SPTM also offers training and seminars, and organises the Annual National Conference on Sustainable Mobility, which was first held in 2017. Another element of the platform is a database with some 1 500 stakeholders, including local and regional administrations, ministries, governmental agencies, non-governmental organisations (NGOs), and other mobility and planning professionals.
Significant progress has been made in the last 10 years. Over 77 cities prepared or updated a SUMP between 2015 and 2017. In 2018, this figure rose to over 70. This is almost one-third of the cities in Slovenia and two-thirds of the total number of urban areas (i.e. areas around urban settlements of over 5 000 inhabitants).
Thanks to the STMP platform, information on SUMPs has become publicly available and helps to raise understanding of SUMPs among municipalities, consultants and other professionals.
More than 50 consultants from over 40 companies received training and were certified to lead the teams of consultants that developed the SUMPs for the cities. The Ministry of Infrastructure keeps a database of these certified consultants for the development of future SUMPs.
The process has also led to a reinforcement of resources at the Ministry of Infrastructure, which saw its urban mobility unit grow from one person to five people.
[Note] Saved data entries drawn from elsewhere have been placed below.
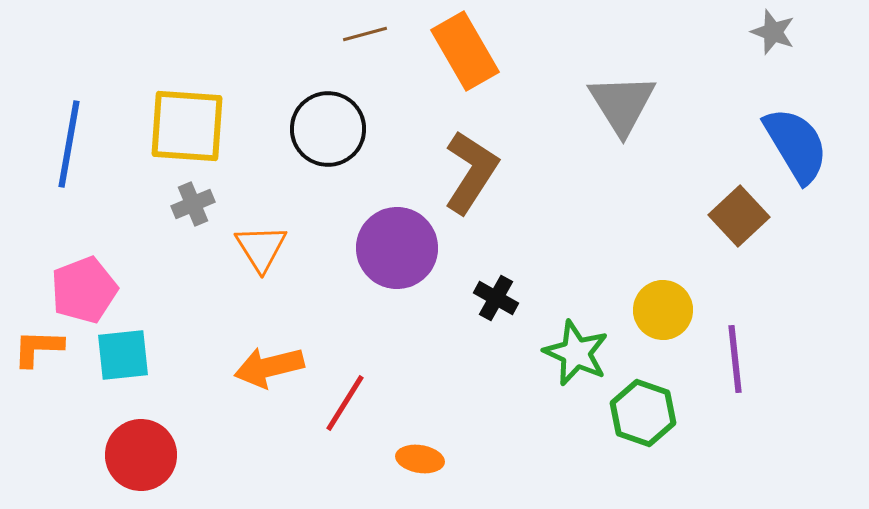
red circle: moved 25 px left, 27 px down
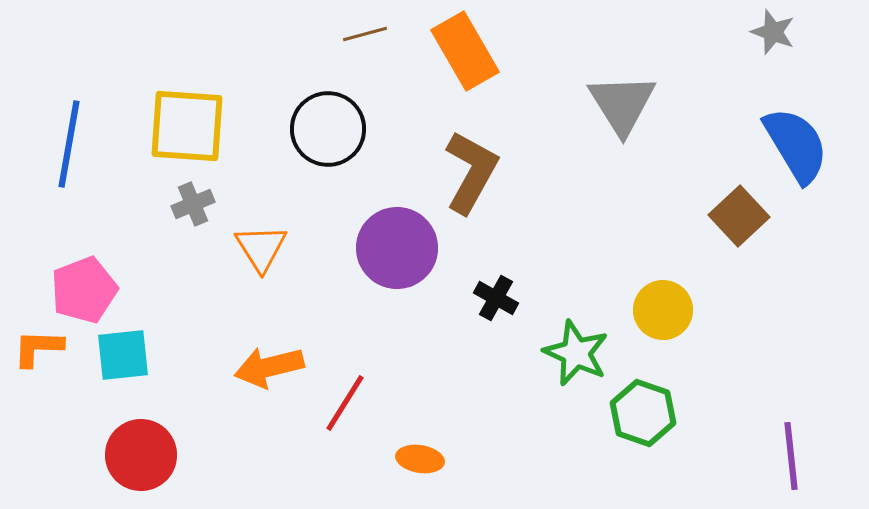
brown L-shape: rotated 4 degrees counterclockwise
purple line: moved 56 px right, 97 px down
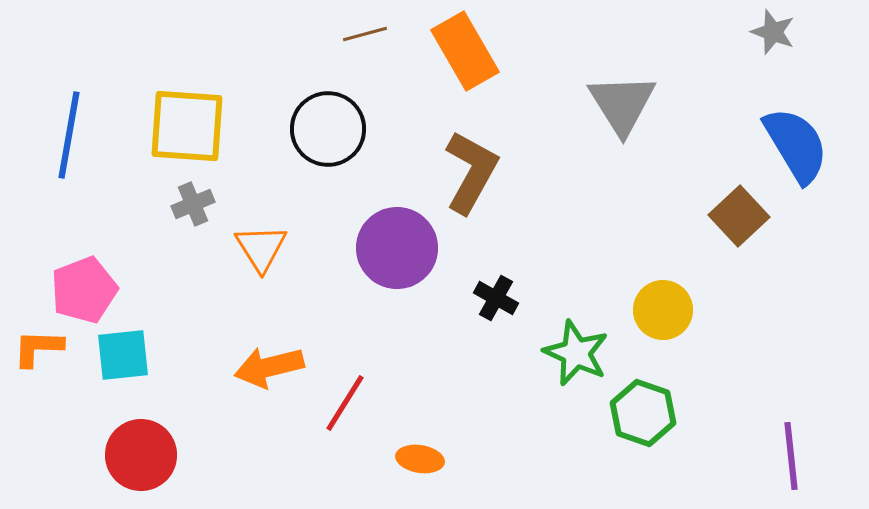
blue line: moved 9 px up
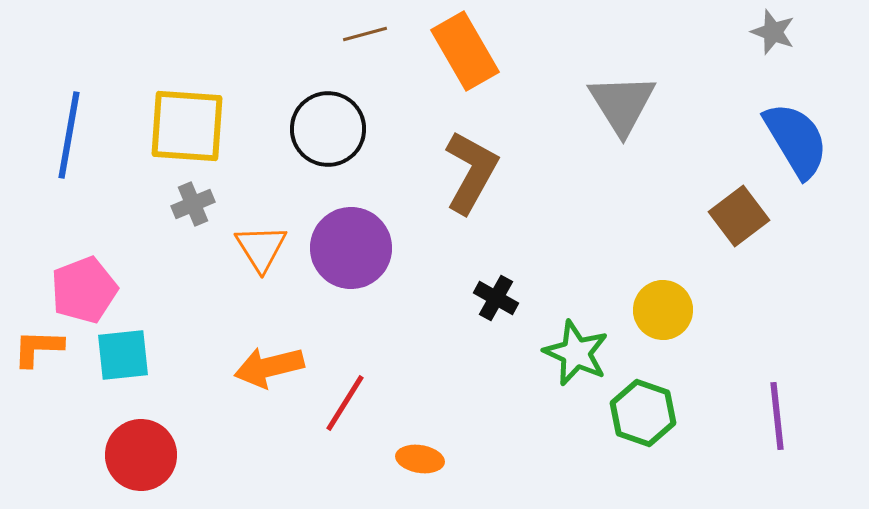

Challenges, opportunities and transferability
Despite increased awareness of SUMPs, poor acceptance by local political leaders remains one of the main challenges. A traditional planning culture focused on motorised traffic persists in many cities and the understanding that SUMPs are about a paradigm change in transport planning is lacking. Therefore, awareness raising aimed at gathering local support and changing the perspective of local decision-makers remains a priority.
The Slovenian experience has also revealed a lack of know-how at the city level, although this differs between municipalities. While some have been working on SUMPs for almost a decade, others have joined the movement only recently.
In some cases, SUMP development was motivated by the opportunity to access funding, rather than embracing the concept of sustainable mobility and improved transport planning. In this regard, a tool to assess the quality of a SUMP remains a missing element in this process. Furthermore, the understanding that the implementation of a SUMP is equally as important as its adoption, is still lacking in many cities.
A lack of resources also remains a barrier for the development and implementation of SUMPs. Primarily, cities rely on national or European funds for funding. The budgets of regional authorities are often under pressure, and there needs to be strong political support for sustainable mobility before a budget will be assigned to it.
It remains an important task to continue developing the network of certified consultants. Through seminars, they are kept up-to-date with the latest SUMP developments and topics.
Until now, cities that have fewer than 5 000 inhabitants have not been directly included in the SUMP process. In addition, regional cooperation and the integration of SUMPs with other policy sectors (e.g. health, land-use and education) are also lacking.
The Slovenian experience has the potential to be replicated, mainly in the neighbouring region, including in Croatia and elsewhere in South Eastern Europe. This is currently ongoing through different projects and networks, such as the CIVINETs.